:: DATA SUPPLIED ::

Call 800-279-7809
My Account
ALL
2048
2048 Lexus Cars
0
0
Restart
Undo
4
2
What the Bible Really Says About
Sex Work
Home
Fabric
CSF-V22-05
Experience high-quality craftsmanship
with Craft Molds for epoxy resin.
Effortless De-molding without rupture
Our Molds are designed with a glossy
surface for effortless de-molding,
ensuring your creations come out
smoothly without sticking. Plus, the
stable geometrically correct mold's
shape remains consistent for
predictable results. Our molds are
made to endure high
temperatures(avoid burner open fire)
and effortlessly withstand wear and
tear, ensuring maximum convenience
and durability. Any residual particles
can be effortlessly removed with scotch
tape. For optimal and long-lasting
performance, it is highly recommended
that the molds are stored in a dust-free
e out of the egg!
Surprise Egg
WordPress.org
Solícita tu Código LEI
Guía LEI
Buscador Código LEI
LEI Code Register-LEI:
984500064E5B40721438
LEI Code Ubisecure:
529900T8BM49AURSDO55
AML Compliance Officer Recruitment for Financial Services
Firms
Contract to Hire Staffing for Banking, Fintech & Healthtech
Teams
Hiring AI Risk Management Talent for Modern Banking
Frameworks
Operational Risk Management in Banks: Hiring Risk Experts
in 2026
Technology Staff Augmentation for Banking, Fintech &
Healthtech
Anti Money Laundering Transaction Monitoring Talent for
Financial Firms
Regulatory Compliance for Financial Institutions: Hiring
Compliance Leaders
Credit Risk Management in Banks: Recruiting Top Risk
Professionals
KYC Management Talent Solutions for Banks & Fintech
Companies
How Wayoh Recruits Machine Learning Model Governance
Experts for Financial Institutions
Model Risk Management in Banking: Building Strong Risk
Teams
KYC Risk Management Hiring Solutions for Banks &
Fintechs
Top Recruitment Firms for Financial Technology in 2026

:::

TASK REQUIREMENTS:
Could you reproduce the entries line for line, from the very start through the line containing "smoothly without sticking. Plus, the", with both ends included?

ANSWER FOR THIS EXERCISE:
Call 800-279-7809
My Account
ALL
2048
2048 Lexus Cars
0
0
Restart
Undo
4
2
What the Bible Really Says About
Sex Work
Home
Fabric
CSF-V22-05
Experience high-quality craftsmanship
with Craft Molds for epoxy resin.
Effortless De-molding without rupture
Our Molds are designed with a glossy
surface for effortless de-molding,
ensuring your creations come out
smoothly without sticking. Plus, the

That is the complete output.